1Having a point person in charge of wound care at your facility is critical, says Jeri Lundgren, RN, BSN, PHN, CWS, CWCN, director of Wound and Continence Services, Pathway Health Services.

“Most facilities have a designated wound care nurse,” she adds. “The goal is to ensure consistency and accuracy of wound care assessment and treatment.”

Rosalyn Jordan, vice president, Clinical, RecoverCare, LLC, adds, “Along with this responsibility, this person has the commitment of the administration to provide a culture to promote good wound prevention and treatment interventions.”

2 Performing a thorough risk and skin initial assessment as soon as a resident is admitted not only launches a treatment plan, but also provides critical documentation of the resident’s condition upon admittance.

Perhaps the most important issue in attributing wounds is to collect accurate information upon admitting the patient, says Glenn Paul, vice president for marketing at wound care provider Gentell.

“When the original condition of the wound can be disputed, then it’s hard, if not impossible, to make the case that ‘This didn’t happen on our watch,’” he said.

3 Documenting visual evidence also can provide liability protection down the road, says Joseph Milestone, an attorney specializing in long-term care reimbursement issues.

“Photographs of wounds serve to document the condition of the patient upon admission, help to properly classify and categorize the patient for reimbursement purposes, demonstrate the effectiveness of treatment protocols and the provider’s quality of care and serve to justify the need for additional treatment and/or other interventions,” he says. “If a patient is suffering severe bed sores, it’s highly likely that the family has already taken plenty of pictures using their cell phone cameras. I’d like the facility to have its own pictures.”

4 Ongoing detailed documentation, assessment and following policies and procedures is perhaps the best wound care advice. And that means effectively using your wound care nurse, says Lundgren.

“When the wound nurse makes rounds, the floor nurse, at a minimum, should always be at the bedside with her,” she explains. “This ensures the floor nurse understands treatment goals and protocols and is involved with the assessment process. Also, if the wound nurse is not there when the assessment is due, the floor nurse will be capable of completing the assessment.”

Moreover, regular chart auditing will quickly discover adverse changes that need to be addressed, Lundgren adds. Documentation also critically protects against potential litigation, Jordan says. “When a comprehensive program is instituted with triggers, intervention and documentation, adverse events should be minimal and exposure of liability is dramatically decreased,” she says.

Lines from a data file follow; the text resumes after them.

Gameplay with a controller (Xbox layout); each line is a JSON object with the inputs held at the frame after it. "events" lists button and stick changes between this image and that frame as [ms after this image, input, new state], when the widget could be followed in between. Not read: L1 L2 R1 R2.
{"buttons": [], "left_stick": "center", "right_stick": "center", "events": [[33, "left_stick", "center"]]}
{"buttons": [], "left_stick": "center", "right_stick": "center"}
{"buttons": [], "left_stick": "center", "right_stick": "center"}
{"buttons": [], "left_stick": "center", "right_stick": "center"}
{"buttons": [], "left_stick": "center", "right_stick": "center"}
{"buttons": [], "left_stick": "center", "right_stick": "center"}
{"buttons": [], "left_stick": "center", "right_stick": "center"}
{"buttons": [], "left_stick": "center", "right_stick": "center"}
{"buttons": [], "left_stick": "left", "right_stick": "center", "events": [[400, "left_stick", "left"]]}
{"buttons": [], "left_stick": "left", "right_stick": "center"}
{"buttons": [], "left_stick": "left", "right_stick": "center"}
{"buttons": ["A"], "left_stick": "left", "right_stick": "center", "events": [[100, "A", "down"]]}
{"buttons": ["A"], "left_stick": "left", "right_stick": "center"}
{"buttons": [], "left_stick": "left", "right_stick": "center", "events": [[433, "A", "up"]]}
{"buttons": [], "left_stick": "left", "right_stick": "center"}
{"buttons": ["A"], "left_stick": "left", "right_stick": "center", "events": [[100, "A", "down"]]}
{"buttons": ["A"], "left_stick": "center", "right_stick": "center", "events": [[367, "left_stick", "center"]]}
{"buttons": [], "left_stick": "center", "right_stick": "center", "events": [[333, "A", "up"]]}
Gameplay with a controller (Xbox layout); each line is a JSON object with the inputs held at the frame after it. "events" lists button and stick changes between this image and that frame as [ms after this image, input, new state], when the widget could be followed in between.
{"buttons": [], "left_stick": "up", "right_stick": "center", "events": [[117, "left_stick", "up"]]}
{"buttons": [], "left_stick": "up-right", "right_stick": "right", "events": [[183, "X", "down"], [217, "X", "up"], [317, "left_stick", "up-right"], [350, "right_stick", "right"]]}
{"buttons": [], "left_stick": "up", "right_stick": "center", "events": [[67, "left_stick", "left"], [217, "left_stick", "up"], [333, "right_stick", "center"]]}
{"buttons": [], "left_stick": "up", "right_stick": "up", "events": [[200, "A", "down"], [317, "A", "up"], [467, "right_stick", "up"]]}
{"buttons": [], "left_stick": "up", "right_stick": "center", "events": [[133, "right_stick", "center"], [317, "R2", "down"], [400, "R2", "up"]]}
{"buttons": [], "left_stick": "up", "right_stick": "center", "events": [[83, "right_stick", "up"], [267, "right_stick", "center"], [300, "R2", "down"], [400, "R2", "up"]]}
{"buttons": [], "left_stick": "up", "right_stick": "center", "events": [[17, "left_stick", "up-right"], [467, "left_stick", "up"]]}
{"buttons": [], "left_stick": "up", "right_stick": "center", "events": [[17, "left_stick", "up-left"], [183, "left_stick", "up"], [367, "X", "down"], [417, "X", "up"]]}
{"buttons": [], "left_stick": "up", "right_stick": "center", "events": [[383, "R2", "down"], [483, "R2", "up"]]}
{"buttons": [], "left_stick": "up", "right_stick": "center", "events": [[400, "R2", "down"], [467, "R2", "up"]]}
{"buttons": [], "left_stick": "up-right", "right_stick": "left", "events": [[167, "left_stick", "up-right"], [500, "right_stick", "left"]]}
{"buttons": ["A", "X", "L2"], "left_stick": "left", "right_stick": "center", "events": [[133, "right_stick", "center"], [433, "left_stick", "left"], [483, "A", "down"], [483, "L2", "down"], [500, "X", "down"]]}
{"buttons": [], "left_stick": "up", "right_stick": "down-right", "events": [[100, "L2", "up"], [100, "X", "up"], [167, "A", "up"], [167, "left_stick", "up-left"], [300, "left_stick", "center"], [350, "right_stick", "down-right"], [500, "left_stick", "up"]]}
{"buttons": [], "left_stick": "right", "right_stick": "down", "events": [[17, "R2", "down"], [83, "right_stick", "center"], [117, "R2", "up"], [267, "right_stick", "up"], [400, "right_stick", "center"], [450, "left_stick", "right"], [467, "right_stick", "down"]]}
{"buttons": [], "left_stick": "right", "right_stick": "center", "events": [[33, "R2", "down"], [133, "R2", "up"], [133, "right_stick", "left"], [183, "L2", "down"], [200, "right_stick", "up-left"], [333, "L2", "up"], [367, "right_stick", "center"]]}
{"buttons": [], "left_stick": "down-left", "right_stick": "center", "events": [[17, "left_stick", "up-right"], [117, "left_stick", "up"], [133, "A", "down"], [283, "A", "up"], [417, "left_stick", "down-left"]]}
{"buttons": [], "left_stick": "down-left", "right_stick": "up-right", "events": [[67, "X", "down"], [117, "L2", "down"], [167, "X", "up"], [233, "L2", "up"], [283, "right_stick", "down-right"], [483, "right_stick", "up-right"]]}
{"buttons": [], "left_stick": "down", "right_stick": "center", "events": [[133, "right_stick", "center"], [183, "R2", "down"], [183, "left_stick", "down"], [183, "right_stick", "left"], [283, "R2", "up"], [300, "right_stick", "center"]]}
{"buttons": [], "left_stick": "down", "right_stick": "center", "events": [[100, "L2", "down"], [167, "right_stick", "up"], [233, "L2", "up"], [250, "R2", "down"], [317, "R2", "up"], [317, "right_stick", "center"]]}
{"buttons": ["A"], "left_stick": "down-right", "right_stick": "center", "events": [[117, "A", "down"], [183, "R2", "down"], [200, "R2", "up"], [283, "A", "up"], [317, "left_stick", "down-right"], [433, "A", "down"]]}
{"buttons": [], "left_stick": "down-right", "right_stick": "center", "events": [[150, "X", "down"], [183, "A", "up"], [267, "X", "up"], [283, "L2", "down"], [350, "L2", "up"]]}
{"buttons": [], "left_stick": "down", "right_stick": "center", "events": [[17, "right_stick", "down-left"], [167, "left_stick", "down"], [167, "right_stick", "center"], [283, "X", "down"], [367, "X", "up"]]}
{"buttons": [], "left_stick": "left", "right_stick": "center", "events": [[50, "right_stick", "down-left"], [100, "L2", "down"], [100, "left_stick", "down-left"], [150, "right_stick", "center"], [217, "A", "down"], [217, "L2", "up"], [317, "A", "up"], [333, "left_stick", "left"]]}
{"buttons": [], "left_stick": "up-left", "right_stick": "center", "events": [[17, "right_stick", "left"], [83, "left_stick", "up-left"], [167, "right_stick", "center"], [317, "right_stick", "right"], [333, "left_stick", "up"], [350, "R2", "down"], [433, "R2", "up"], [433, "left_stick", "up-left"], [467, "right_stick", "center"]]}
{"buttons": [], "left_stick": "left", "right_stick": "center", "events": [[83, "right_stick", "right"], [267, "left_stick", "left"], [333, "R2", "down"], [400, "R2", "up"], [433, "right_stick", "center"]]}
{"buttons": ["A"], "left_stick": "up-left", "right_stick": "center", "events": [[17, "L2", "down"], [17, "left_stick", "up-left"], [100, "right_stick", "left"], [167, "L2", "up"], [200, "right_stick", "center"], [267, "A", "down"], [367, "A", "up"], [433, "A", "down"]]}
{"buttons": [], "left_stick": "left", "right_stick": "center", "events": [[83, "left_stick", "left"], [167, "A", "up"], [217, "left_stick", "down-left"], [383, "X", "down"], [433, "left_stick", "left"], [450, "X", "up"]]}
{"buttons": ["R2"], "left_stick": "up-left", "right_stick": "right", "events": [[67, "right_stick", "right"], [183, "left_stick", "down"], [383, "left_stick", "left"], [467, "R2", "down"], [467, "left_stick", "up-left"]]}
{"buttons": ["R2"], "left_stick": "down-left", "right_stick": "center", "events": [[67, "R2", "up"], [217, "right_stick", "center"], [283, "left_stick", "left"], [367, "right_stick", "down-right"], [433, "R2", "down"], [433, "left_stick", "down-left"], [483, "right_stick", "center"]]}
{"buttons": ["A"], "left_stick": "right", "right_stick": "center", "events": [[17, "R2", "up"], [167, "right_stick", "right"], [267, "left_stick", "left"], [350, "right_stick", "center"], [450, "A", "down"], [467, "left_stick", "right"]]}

5 Any proactive wound care program should include an active skin integrity program.

“A skin integrity program should focus on preventing wounds in the first place,” says Lundgren. “Ensure your team meets regularly and moves past simple evaluations to wound prevention, supply, equipment and other concerns.”
And constant monitoring is critical. “Any wound can go bad quickly,” Paul notes.

6 Finally, transition issues when transferring or discharging a resident should be handled with the utmost of care, especially with frail individuals.

“There absolutely has to be a standard ‘hand-off’ process between facilities, floors and shifts,” adds Jordan. “One successful method used for transition has been on-site interviews with the patient, the family and the discharge planner from the transferring institution.”